***** TEXTO EXTRAÍDO *****
La reducción de ingresos por la crisis sanitaria y las perspectivas de un mercado cuya demanda se mantendrá en niveles bajos durante meses, han obligado a Scania a articular un proceso global para reducir su plantilla.

La dirección del fabricante alega que la pandemia ha mostrado la necesidad de revisar la composición de su plantilla, así como de parte de sus operaciones industriales y comerciales, ya que, según sus cálculos, con su actual nivel de actividad, la marca cuenta con 5.000 trabajadores más de lo que requiere.

Estos recortes afectarán también a los empleados de su sede central del municipio sueco de Södertälje, mientras que para los procesos de producción se han articulado medidas temporales de ajustes en la fabricación.
***** DATOS PROPORCIONADOS *****
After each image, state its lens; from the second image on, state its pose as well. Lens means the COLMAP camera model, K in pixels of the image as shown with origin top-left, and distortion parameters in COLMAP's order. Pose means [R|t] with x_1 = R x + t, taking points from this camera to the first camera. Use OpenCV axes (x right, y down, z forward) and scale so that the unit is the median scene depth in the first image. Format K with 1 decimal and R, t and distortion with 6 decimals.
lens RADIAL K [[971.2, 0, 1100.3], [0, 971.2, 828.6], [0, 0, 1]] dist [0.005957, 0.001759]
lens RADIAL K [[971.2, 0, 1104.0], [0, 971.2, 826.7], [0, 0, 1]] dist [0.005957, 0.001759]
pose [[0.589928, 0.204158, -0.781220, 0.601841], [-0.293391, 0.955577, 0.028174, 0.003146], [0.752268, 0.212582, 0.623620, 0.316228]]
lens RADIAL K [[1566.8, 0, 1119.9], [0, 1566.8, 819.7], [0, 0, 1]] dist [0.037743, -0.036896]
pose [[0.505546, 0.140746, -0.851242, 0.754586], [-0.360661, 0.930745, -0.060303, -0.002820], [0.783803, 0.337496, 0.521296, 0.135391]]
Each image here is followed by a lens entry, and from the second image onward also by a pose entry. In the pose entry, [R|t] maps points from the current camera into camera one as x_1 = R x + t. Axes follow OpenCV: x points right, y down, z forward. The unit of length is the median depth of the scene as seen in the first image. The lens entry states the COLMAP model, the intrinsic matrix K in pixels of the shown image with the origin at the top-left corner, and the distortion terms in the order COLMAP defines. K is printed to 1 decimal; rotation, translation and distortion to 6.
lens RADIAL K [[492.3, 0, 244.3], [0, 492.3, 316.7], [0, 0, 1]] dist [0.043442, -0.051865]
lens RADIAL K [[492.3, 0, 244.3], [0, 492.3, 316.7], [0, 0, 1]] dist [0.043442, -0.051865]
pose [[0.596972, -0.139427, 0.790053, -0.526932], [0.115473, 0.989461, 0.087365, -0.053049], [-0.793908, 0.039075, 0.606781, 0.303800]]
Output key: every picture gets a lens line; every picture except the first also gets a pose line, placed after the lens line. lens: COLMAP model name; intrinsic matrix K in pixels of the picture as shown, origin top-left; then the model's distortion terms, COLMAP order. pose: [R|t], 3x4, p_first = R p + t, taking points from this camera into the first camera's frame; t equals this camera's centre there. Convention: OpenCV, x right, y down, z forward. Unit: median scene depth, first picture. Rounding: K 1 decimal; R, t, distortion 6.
*****
- _LISTA DE TAREAS_
1. Resume en forma de lista el párrafo del texto sobre Scania que empieza con "La dirección del fabricante alega", conservando sus datos principales.
2. Responde a estas preguntas con datos del texto sobre Scania:
(a) ¿Qué fabricante ha tenido que articular un proceso global para reducir su plantilla?
(b) ¿Cuántos trabajadores más de los que requiere tiene la marca, según sus cálculos?
(c) ¿En qué municipio sueco se encuentra su sede central?
3. Retoma el texto sobre Scania y continúalo a partir de su última oración.
Los registros no son necesarios en ningún caso.

- _RESPUESTAS_
1.
- Según la dirección del fabricante, la pandemia ha mostrado que hay que revisar la composición de la plantilla.
- También hay que revisar parte de las operaciones industriales y comerciales.
- Con su nivel de actividad actual, la marca tiene 5.000 trabajadores más de los que necesita, según sus cálculos.

2.
(a) Scania.
(b) 5.000.
(c) Södertälje.

3.
Así mismo, a la vista de la debilidad del mercado, Scania estima que «existe un exceso de personal en las áreas de ventas globales y de servicios». De igual manera, la reducción de la actividad de la marca sueca también implica reducciones en el número de trabajadores dedicados a labores de investigación y desarrollo.

En cualquier caso, el fabricante espera «minimizar los efectos sobre nuestros trabajadores, incluso en estos tiempos difíciles».

Ahora, la dirección y los representantes de los trabajadores iniciarán conversaciones para acotar el alcance definitivo de las medidas de recorte, así como de otras iniciativas para reducir costes.